INFORMATION PROVIDED below:

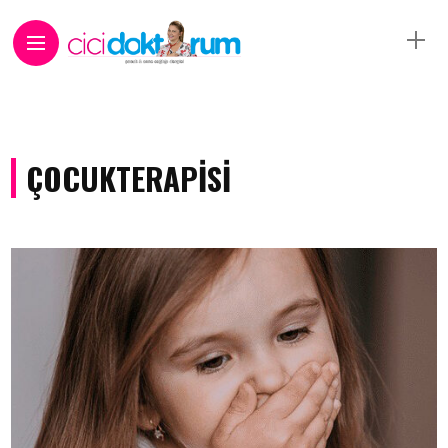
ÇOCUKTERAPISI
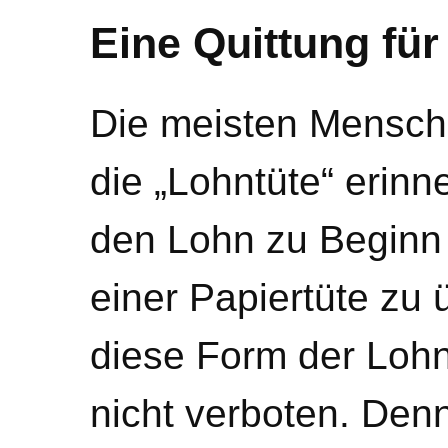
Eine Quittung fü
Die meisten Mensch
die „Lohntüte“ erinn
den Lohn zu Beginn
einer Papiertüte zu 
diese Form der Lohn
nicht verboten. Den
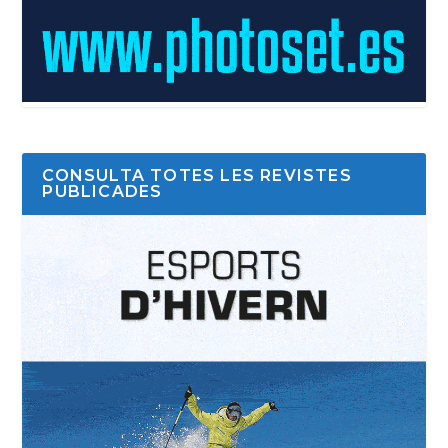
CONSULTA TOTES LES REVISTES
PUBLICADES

End of INFORMATION PROVIDED.

__REQUIRED WORK__:
Could the data above be reproduced exactly, with the pictures left out?

__ANSWER FOR THE TASK__:
ÇOCUKTERAPISI
Eine Quittung fü
Die meisten Mensch
die „Lohntüte“ erinn
den Lohn zu Beginn
einer Papiertüte zu 
diese Form der Lohn
nicht verboten. Den
CONSULTA TOTES LES REVISTES
PUBLICADES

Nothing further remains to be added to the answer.